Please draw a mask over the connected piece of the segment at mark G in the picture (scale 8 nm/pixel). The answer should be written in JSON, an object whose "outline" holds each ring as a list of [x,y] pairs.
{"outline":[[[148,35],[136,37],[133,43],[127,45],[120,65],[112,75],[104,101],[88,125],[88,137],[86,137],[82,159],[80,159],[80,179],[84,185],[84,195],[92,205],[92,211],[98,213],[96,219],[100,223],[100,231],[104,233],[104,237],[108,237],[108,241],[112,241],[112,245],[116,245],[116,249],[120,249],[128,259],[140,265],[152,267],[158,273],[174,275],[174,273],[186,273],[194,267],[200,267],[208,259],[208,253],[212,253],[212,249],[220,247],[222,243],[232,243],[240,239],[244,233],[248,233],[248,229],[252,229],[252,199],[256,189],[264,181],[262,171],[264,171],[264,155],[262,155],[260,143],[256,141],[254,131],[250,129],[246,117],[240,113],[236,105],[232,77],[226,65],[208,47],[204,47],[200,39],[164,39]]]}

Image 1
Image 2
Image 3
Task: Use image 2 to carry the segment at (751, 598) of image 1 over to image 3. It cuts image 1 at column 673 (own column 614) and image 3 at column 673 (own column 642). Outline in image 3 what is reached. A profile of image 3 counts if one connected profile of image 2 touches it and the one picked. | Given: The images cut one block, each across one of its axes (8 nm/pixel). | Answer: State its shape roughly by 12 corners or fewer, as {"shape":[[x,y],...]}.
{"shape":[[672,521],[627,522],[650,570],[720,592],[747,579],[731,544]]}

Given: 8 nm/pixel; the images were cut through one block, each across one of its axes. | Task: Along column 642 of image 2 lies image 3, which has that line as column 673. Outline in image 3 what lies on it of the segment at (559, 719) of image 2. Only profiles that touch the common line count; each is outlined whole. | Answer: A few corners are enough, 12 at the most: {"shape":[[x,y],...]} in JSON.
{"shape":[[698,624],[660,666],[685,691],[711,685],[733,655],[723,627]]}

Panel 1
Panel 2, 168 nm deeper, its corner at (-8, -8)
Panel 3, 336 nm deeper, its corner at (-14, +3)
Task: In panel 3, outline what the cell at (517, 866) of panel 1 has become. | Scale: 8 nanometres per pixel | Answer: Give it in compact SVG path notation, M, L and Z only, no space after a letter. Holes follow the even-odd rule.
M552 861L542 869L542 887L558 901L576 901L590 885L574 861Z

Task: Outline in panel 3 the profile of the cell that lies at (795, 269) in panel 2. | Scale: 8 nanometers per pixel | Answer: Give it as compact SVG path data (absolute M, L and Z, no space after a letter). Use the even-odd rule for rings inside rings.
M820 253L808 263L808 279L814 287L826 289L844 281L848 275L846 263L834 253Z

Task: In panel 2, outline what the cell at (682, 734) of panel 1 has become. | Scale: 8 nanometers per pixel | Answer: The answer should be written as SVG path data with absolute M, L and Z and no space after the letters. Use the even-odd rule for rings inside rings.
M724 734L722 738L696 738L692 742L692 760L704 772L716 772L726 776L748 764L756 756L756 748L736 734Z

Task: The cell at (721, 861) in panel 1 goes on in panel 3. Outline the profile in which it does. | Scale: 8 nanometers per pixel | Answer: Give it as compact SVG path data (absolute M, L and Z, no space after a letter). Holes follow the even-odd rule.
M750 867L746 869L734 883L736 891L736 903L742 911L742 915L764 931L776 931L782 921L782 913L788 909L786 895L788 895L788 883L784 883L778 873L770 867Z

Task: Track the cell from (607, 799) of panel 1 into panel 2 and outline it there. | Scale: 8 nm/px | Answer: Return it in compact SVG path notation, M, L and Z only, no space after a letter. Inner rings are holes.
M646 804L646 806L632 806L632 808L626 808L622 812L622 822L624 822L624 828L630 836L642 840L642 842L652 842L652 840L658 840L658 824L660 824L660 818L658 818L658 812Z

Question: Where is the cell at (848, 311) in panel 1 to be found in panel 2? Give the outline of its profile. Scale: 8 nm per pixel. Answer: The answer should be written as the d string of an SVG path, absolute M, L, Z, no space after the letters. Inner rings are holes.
• • • • •
● ACTIVITY
An exact restatement of the data is required.

● EXERCISE OUTPUT
Please draw a mask over the connected piece of the segment at mark G in the picture (scale 8 nm/pixel). The answer should be written in JSON, an object whose "outline" holds each ring as a list of [x,y] pairs.
{"outline":[[[148,35],[136,37],[133,43],[127,45],[120,65],[112,75],[104,101],[88,125],[88,137],[86,137],[82,159],[80,159],[80,179],[84,185],[84,195],[92,205],[92,211],[98,213],[96,219],[100,223],[100,231],[104,233],[104,237],[108,237],[108,241],[112,241],[112,245],[116,245],[116,249],[120,249],[128,259],[140,265],[152,267],[158,273],[174,275],[174,273],[186,273],[194,267],[200,267],[208,259],[208,253],[212,253],[212,249],[220,247],[222,243],[232,243],[240,239],[244,233],[248,233],[248,229],[252,229],[252,199],[256,189],[264,181],[262,171],[264,171],[264,155],[262,155],[260,143],[256,141],[254,131],[250,129],[246,117],[240,113],[236,105],[232,77],[226,65],[208,47],[204,47],[200,39],[164,39]]]}

Image 1
Image 2
Image 3
Task: Use image 2 to carry the segment at (751, 598) of image 1 over to image 3. It cuts image 1 at column 673 (own column 614) and image 3 at column 673 (own column 642). Outline in image 3 what is reached. A profile of image 3 counts if one connected profile of image 2 touches it and the one picked. | Given: The images cut one block, each across one of its axes (8 nm/pixel). | Answer: State its shape roughly by 12 corners or fewer, as {"shape":[[x,y],...]}.
{"shape":[[672,521],[627,522],[650,570],[720,592],[747,579],[731,544]]}

Given: 8 nm/pixel; the images were cut through one block, each across one of its axes. | Task: Along column 642 of image 2 lies image 3, which has that line as column 673. Outline in image 3 what lies on it of the segment at (559, 719) of image 2. Only profiles that touch the common line count; each is outlined whole. | Answer: A few corners are enough, 12 at the most: {"shape":[[x,y],...]} in JSON.
{"shape":[[698,624],[660,666],[685,691],[711,685],[733,655],[723,627]]}

Panel 1
Panel 2, 168 nm deeper, its corner at (-8, -8)
Panel 3, 336 nm deeper, its corner at (-14, +3)
Task: In panel 3, outline what the cell at (517, 866) of panel 1 has become. | Scale: 8 nanometres per pixel | Answer: Give it in compact SVG path notation, M, L and Z only, no space after a letter. Holes follow the even-odd rule.
M552 861L542 869L542 887L558 901L576 901L590 885L574 861Z

Task: Outline in panel 3 the profile of the cell that lies at (795, 269) in panel 2. | Scale: 8 nanometers per pixel | Answer: Give it as compact SVG path data (absolute M, L and Z, no space after a letter). Use the even-odd rule for rings inside rings.
M820 253L808 263L808 279L814 287L826 289L844 281L848 275L846 263L834 253Z

Task: In panel 2, outline what the cell at (682, 734) of panel 1 has become. | Scale: 8 nanometers per pixel | Answer: The answer should be written as SVG path data with absolute M, L and Z and no space after the letters. Use the even-odd rule for rings inside rings.
M724 734L722 738L696 738L692 742L692 760L704 772L716 772L726 776L748 764L756 756L756 748L736 734Z

Task: The cell at (721, 861) in panel 1 goes on in panel 3. Outline the profile in which it does. | Scale: 8 nanometers per pixel | Answer: Give it as compact SVG path data (absolute M, L and Z, no space after a letter). Holes follow the even-odd rule.
M750 867L746 869L734 883L736 891L736 903L742 911L742 915L764 931L776 931L782 921L782 913L788 909L786 895L788 895L788 883L784 883L778 873L770 867Z

Task: Track the cell from (607, 799) of panel 1 into panel 2 and outline it there. | Scale: 8 nm/px | Answer: Return it in compact SVG path notation, M, L and Z only, no space after a letter. Inner rings are holes.
M646 804L646 806L632 806L632 808L626 808L622 812L622 822L624 822L624 828L630 836L642 840L642 842L652 842L652 840L658 840L658 824L660 824L660 818L658 818L658 812Z

Question: Where is the cell at (848, 311) in panel 1 to be found in panel 2? Give the outline of its profile. Scale: 8 nm per pixel. Answer: The answer should be written as the d string of an SVG path, absolute M, L, Z, no space after the letters. Inner rings are holes.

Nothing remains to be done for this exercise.